Distrofia de Fuchs: Perfil Epidemiológico e Diagnóstico

CBO Teórico-Prática - Prova de Imagens da Oftalmologia — Prova 2011

Enunciado

Qual o perfil de paciente provavelmente mais associado ao quadro descrito na figura abaixo:

Alternativas

  1. A) Homem, negro e míope
  2. B) Homem, jovem, branco e míope
  3. C) Criança nos primeiros anos de vida, com quadro de malformação óssea e articular
  4. D) Mulher, idosa, branca e de ascendência europeia

Pérola Clínica

Fuchs = Mulher + Idosa + Branca + Córnea gutata + Edema matinal.

Resumo-Chave

A Distrofia de Fuchs é uma doença progressiva do endotélio corneano que resulta na perda de bombas metabólicas, levando ao edema estromal e formação de gutas, predominando em mulheres idosas de ascendência europeia.

Contexto Educacional

A Distrofia Endotelial de Fuchs é uma das principais indicações para transplante de córnea (especialmente técnicas lamelares como DMEK e DSAEK). A fisiopatologia envolve a morte programada das células endoteliais, que não se regeneram, levando à falência da barreira e da função de bomba de sódio-potássio ATPase. O diagnóstico precoce via microscopia especular permite monitorar a densidade celular e planejar intervenções antes da evolução para ceratopatia bolhosa irreversível. Clinicamente, a doença progride de gutas assintomáticas para edema estromal e, eventualmente, edema epitelial com formação de bolhas. O manejo inicial pode incluir soluções salinas hipertônicas para reduzir o edema, mas o tratamento definitivo é cirúrgico quando a acuidade visual é significativamente comprometida.

Perguntas Frequentes

Qual o perfil epidemiológico clássico da Distrofia de Fuchs?

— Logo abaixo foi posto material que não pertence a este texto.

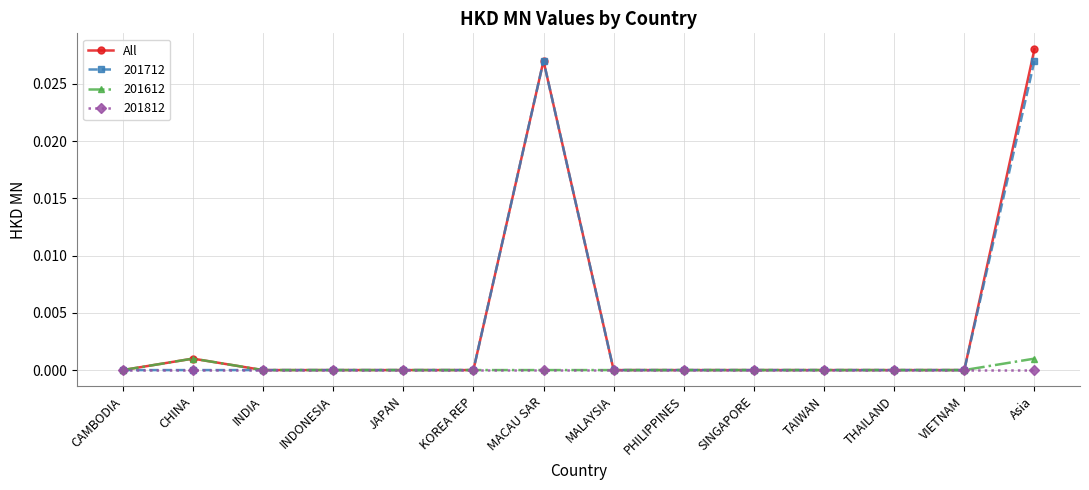

What is the label of the 2nd point from the right?

VIETNAM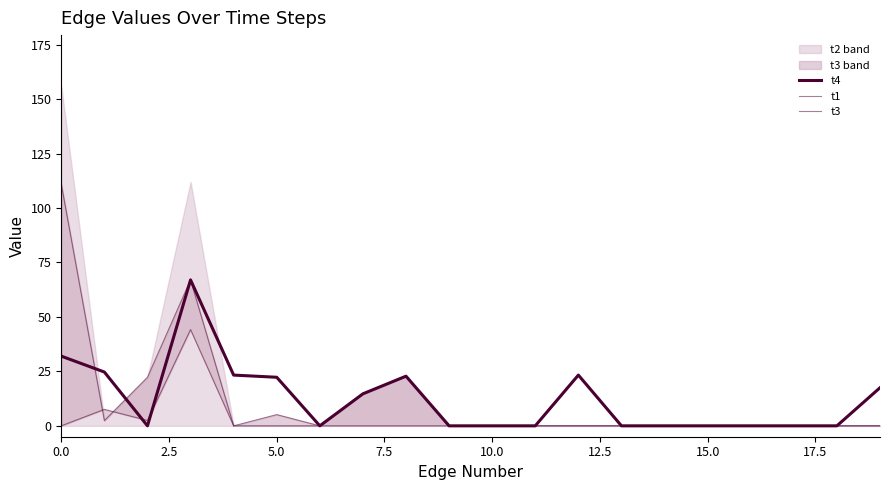

The value of t3 at 10.0 is 71.7. True or false?

False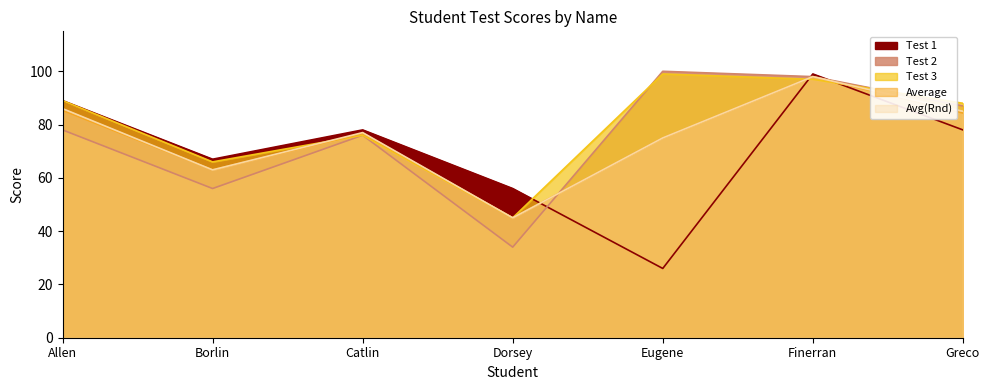

What is the label of the 1st point from the right?

Greco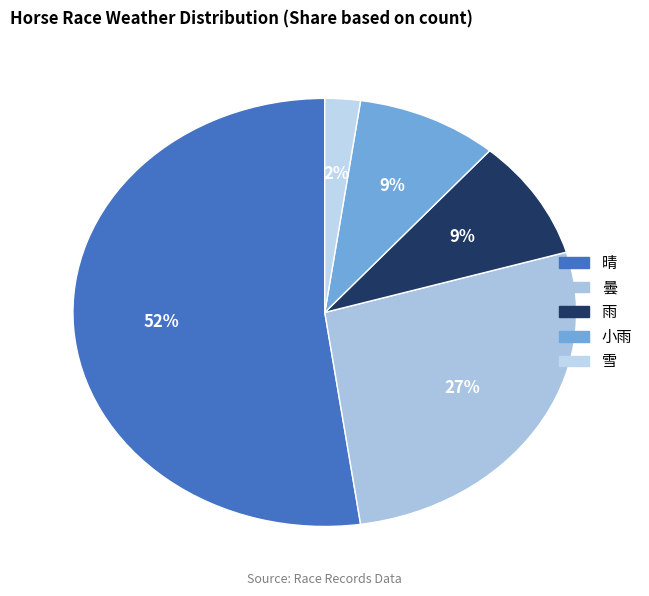

What is the ratio of the value at 晴 to the value at 曇?

1.9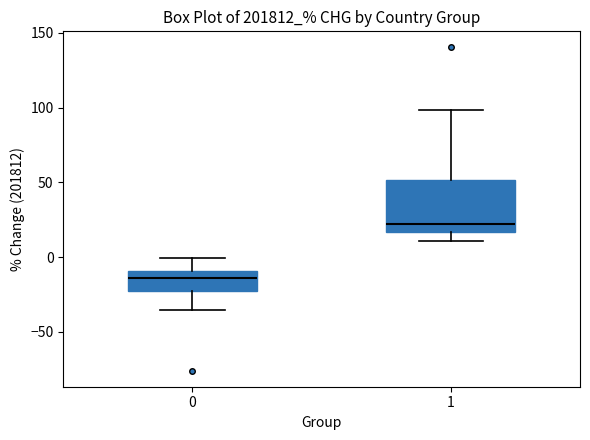

Which box is the tallest, from its lower edge to its upper edge?

1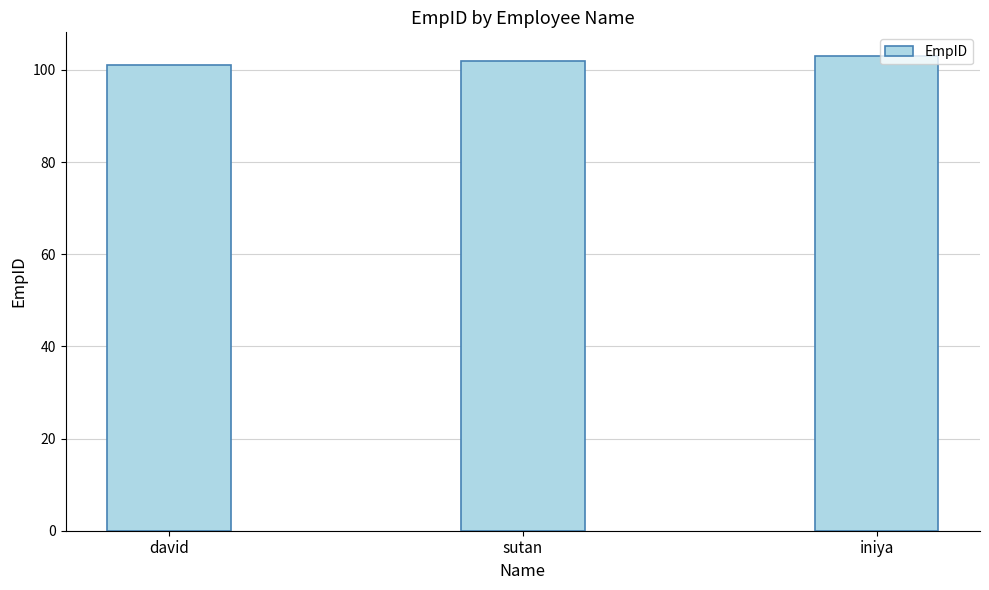

What value does the data have at david?

101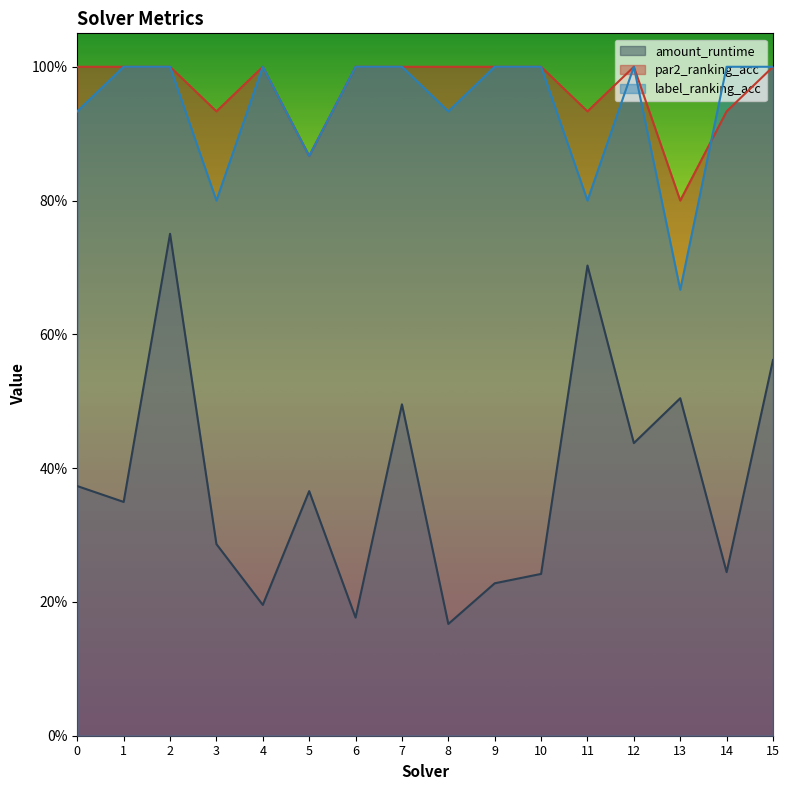

True or false: par2_ranking_acc and label_ranking_acc intersect in this chart.

True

A Distrofia Endotelial de Fuchs afeta predominantemente mulheres, geralmente a partir da quinta ou sexta década de vida. Há uma forte associação com a etnia branca e indivíduos de ascendência europeia. A condição é frequentemente bilateral, embora possa apresentar assimetria na progressão clínica.

Por que o edema de córnea na Distrofia de Fuchs é pior pela manhã?

Durante o sono, o fechamento das pálpebras impede a evaporação da lágrima, o que reduz a osmolaridade do filme lacrimal. Em um endotélio comprometido pela Distrofia de Fuchs, a incapacidade de bombear o excesso de fluido para fora do estroma, somada à menor evaporação noturna, resulta em maior hidratação corneana e edema ao despertar.

O que são as 'gutas' observadas na lâmpada de fenda?

As gutas são excrecências focais de colágeno (membrana de Descemet) produzidas por células endoteliais alteradas. Na biomicroscopia, aparecem como pequenas depressões ou 'aspecto de metal batido' na superfície posterior da córnea, sendo o sinal patognomônico inicial da Distrofia de Fuchs.